Dear AloneInTheDark,
I actually never shared my feelings on here, only commented somebody else’s story, but I feel like you deserve my honesty. You are probably the mother I wish I had, but never got the chance to meet. I am 21 year’s old, university student. I have a 50 y.o. mother who looks like a barbie doll and behaves like a *****. She’s successfull, skinny, rich, sophisticated. When I was born she forgot to feed me regularly, so my grandma had to come and sneak in some milk for me. Since I can remember, not a day has passed without me hearing her say I’m fat, ugly and her worst failure. Not a day since I can recall she hasn’t taken off something from my plate at dinner, saying I am so obese I can use some starving. The doctor told her she was wrong and I was perfectly in shape, she changed dietist, until she stopped trying to make a clinical case out of me. When I was 8, I was severely molested. She said it was my fault. A 8 years old girl had caused her own rape.
I know this sounds like a rant, but I’m getting to the point.
I never had a mother that willingly decided to end her marriage: she used to say that love and marriage are different things, and that money matters.
I never had a mother to look at my report card and say “good job”. I merely heard “You should be good at studying, at least. Since you’re THAT fat.”
I was never fat. I was a normal girl. I’ve been a bulimic since I was 11, because of her. She said that’s the biggest gift she gave me: being able to purge.
You could be my mother. You could be the mother I cried for since I could speak.
Don’t give up on me. Don’t give up on your son, even if he does not appreciate what you do. Be the mother we, abandoned children, need.
Be the mother I need, even if I will never see you or hear your voice.

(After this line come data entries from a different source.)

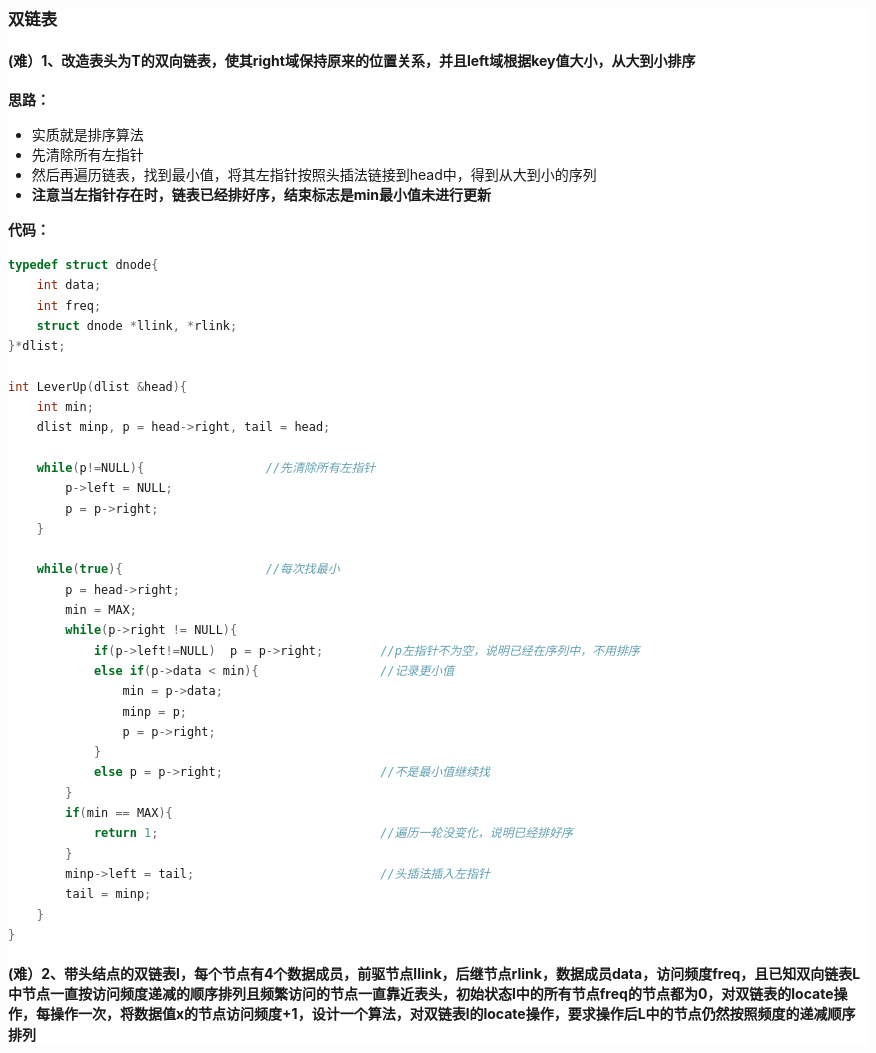 ### 双链表

#### (难）1、改造表头为T的双向链表，使其right域保持原来的位置关系，并且left域根据key值大小，从大到小排序 

**思路：**

- 实质就是排序算法
- 先清除所有左指针
- 然后再遍历链表，找到最小值，将其左指针按照头插法链接到head中，得到从大到小的序列
- **注意当左指针存在时，链表已经排好序，结束标志是min最小值未进行更新**

**代码：**

```c
typedef struct dnode{
	int data;
	int freq;
	struct dnode *llink, *rlink;
}*dlist; 

int LeverUp(dlist &head){
	int min;
	dlist minp, p = head->right, tail = head;
	
	while(p!=NULL){					//先清除所有左指针 
		p->left = NULL;
		p = p->right; 
	}
	
	while(true){					//每次找最小 
		p = head->right;
		min = MAX;
		while(p->right != NULL){
			if(p->left!=NULL)  p = p->right;		//p左指针不为空，说明已经在序列中，不用排序
			else if(p->data < min){					//记录更小值 
				min = p->data;	
				minp = p;
				p = p->right;
			} 
			else p = p->right;						//不是最小值继续找 
		} 
		if(min == MAX){
			return 1;								//遍历一轮没变化，说明已经排好序 
		} 
		minp->left = tail;							//头插法插入左指针 
		tail = minp; 
	}
} 
```

#### (难）2、带头结点的双链表l，每个节点有4个数据成员，前驱节点llink，后继节点rlink，数据成员data，访问频度freq，且已知双向链表L中节点一直按访问频度递减的顺序排列且频繁访问的节点一直靠近表头，初始状态l中的所有节点freq的节点都为0，对双链表的locate操作，每操作一次，将数据值x的节点访问频度+1，设计一个算法，对双链表l的locate操作，要求操作后L中的节点仍然按照频度的递减顺序排列
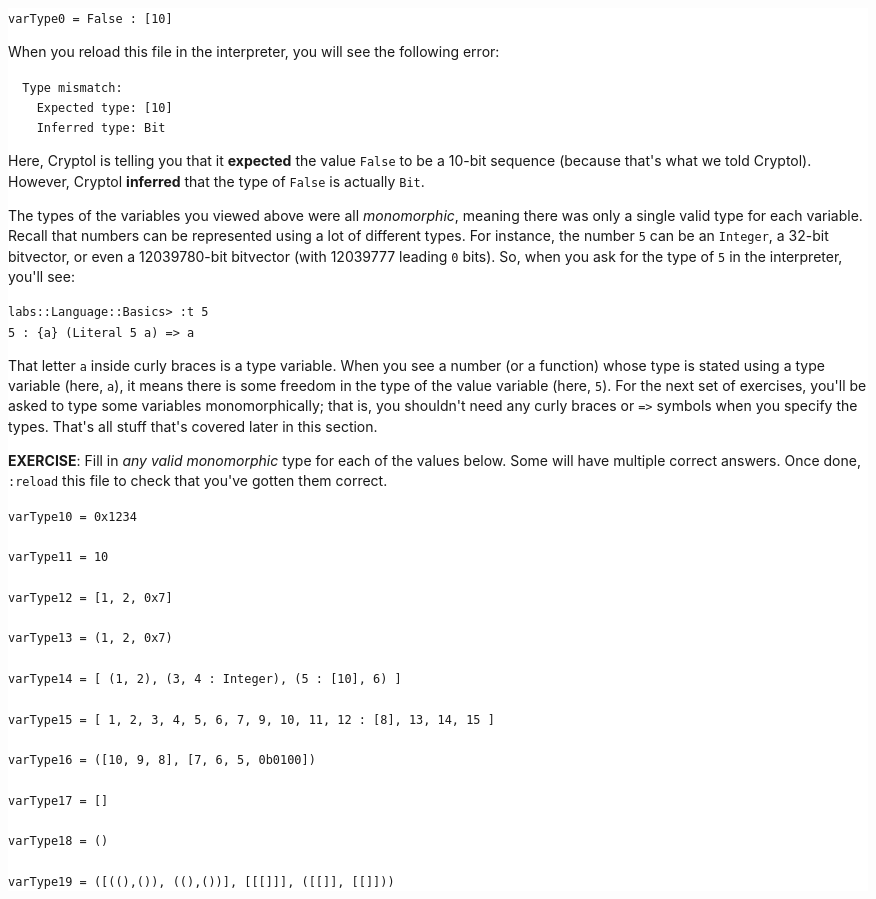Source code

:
 ```comment
varType0 = False : [10]
```

When you reload this file in the interpreter, you will see the
following error:

```Xcryptol-session
  Type mismatch:
    Expected type: [10]
    Inferred type: Bit
```

Here, Cryptol is telling you that it **expected** the value `False` to
be a 10-bit sequence (because that's what we told Cryptol). However,
Cryptol **inferred** that the type of `False` is actually `Bit`.

The types of the variables you viewed above were all *monomorphic*,
meaning there was only a single valid type for each variable. Recall
that numbers can be represented using a lot of different types. For
instance, the number `5` can be an `Integer`, a 32-bit bitvector, or
even a 12039780-bit bitvector (with 12039777 leading `0` bits). So, 
when you ask for the type of `5` in
the interpreter, you'll see:

```Xcryptol-session
labs::Language::Basics> :t 5
5 : {a} (Literal 5 a) => a
```

That letter `a` inside curly braces is a type variable. When you see a
number (or a function) whose type is stated using a type variable (here, `a`), it means
there is some freedom in the type of the value variable (here,
`5`). For the next set of exercises, you'll be asked to type some
variables monomorphically; that is, you shouldn't need any curly
braces or `=>` symbols when you specify the types. That's all stuff
that's covered later in this section.

**EXERCISE**: Fill in *any valid monomorphic* type for each of the
values below. Some will have multiple correct answers. Once done,
`:reload` this file to check that you've gotten them correct.

```
varType10 = 0x1234

varType11 = 10

varType12 = [1, 2, 0x7]

varType13 = (1, 2, 0x7)

varType14 = [ (1, 2), (3, 4 : Integer), (5 : [10], 6) ]

varType15 = [ 1, 2, 3, 4, 5, 6, 7, 9, 10, 11, 12 : [8], 13, 14, 15 ]

varType16 = ([10, 9, 8], [7, 6, 5, 0b0100])

varType17 = []

varType18 = ()

varType19 = ([((),()), ((),())], [[[]]], ([[]], [[]]))
```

We need to know some mothers are able to love beyond sadness.
One of my worst fears is what I’m supposed to do when I go off to college. When my whole world gets upended, the last thing I’ll expect is something terrible happening at home. My dad has said that I’m pretty much his only reason to live, and suspecting he’ll have severe empty nest syndrome, I’m afraid of what he’s going to do. My dad also has house troubles, since the market crashed several years ago. even if you think securing your son financially will ease his burden, the emotional burden of losing his mother might be unbearable. I’m not trying to give you a guilt trip, but you do have options left to you, which Sinine lined out nicely.